Organized retail brings efficiency; it trims excesses in supply chain in the unorganized sector also by market force. In effect, they reduce price for the consumer, and does not evade sales taxes because of their corporate structure. Our government has been foolish to discourage them by becoming a tool in the hands of the retailers who evade 75% tax! (see item 2).

Suggestions:
1. Reduce taxes. Crack down on evasion. Post tax officials at stores randomly to ascertain quantum of business.
2. Simplify procedures and computerize. Reduce paper.
Example #1: Why does the village officer have to issue an identification certificate to a woman that he sees for the first time on the basis of an election identity card so that she can apply for a pension from the panchayat?

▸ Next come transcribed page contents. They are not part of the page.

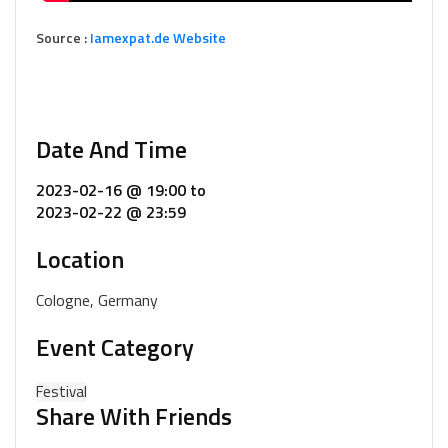
Source :
Iamexpat.de Website
Date And Time
2023-02-16 @ 19:00
to
2023-02-22 @ 23:59
Location
Cologne, Germany
Event Category
Festival
Share With Friends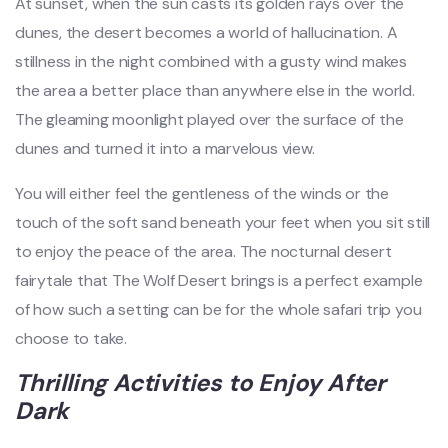
At sunset, when the sun casts its golden rays over the
dunes, the desert becomes a world of hallucination. A
stillness in the night combined with a gusty wind makes
the area a better place than anywhere else in the world.
The gleaming moonlight played over the surface of the
dunes and turned it into a marvelous view.
You will either feel the gentleness of the winds or the
touch of the soft sand beneath your feet when you sit still
to enjoy the peace of the area. The nocturnal desert
fairytale that The Wolf Desert brings is a perfect example
of how such a setting can be for the whole safari trip you
choose to take.
Thrilling Activities to Enjoy After
Dark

Why can't the panchayat accept the election identity card?
Example #2: Why can't a citizen pay government dues in any government cash counter, or better still, through the bank?
Example #3: Why can't stamp paper be abolished, and payments accepted through banks? The transaction number can be quoted on the agreement and attested by the bank manager. Since a bank transaction is involved, there is no way to pre-date the registration of an agreement. Many employees who handle stamp paper sales can be put into work in preventing sales tax evasion.
3. Allow electronic payment of taxes, and electronic submission of taxes. Allow accounting software to integrate into government systems for this purpose.

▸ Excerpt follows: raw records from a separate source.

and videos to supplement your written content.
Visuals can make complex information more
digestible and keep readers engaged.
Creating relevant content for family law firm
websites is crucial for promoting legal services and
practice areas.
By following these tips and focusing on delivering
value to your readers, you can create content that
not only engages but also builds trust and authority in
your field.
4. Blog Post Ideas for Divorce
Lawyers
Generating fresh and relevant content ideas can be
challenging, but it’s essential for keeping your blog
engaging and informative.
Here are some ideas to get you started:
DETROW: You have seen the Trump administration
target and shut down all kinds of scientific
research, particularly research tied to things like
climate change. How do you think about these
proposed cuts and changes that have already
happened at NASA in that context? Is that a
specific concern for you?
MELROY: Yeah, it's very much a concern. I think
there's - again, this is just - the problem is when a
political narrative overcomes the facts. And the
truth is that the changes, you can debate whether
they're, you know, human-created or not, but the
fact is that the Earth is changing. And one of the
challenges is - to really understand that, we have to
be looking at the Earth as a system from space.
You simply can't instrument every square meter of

Saturday, December 6, 2008

Investing in gold

Option 1: Buy physical gold and store it in a vault:

When you buy physical gold, you have to pay VAT @ 1%.
You pay 1% in wealth tax on assets above 15 lakhs.
Ascertaining purity and selling are the major problems.

Option 2: Buy gold ETFs.

You pay brokerage commissions on buy and sell (approx. 1%)
You pay 1% in fund management charges per year.
But, you do not own the gold. The fund may not have enough gold to cover all the units sold.

Option 3: Invest in gold through commodity exchanges.

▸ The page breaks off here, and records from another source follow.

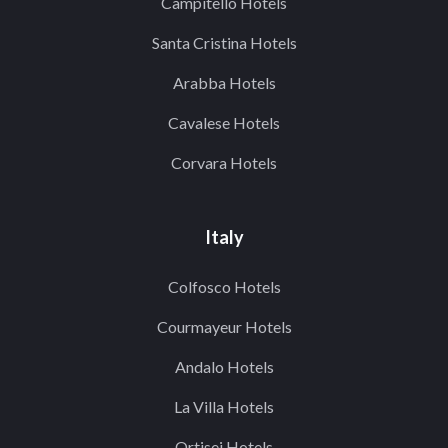
Campitello Hotels
Santa Cristina Hotels
Arabba Hotels
Cavalese Hotels
Corvara Hotels
Italy
Colfosco Hotels
Courmayeur Hotels
Andalo Hotels
La Villa Hotels
Ortisei Hotels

You pay brokerage commissions on buy and sell (approx. 1%)
You pay 1% VAT on sales
You pay 1% sales agency charge on sales
You pay Rs. 7,200 per kg for custody and storage.
You pay 1% in wealth tax on assets above 15 lakhs.

Option 4: Use bullion vault (http://www.bullionvault.com)

You pay brokerage commissions on buy and sell (1.6%)
You pay 0.12% for vault and storage.
You pay 1% in wealth tax on assets above 15 lakhs.
You are allocated physical gold by serial number. But, you are not allowed to take delivery of physical gold. You can only sell it at market value and get the proceeds credited to your linked bank account.
You can store gold in London, Zurich, or NewYork.

ETFs are by far the cheapest method, but whether they have enough gold reserves to cover *all* units is a concern. The second best option is bullion vault.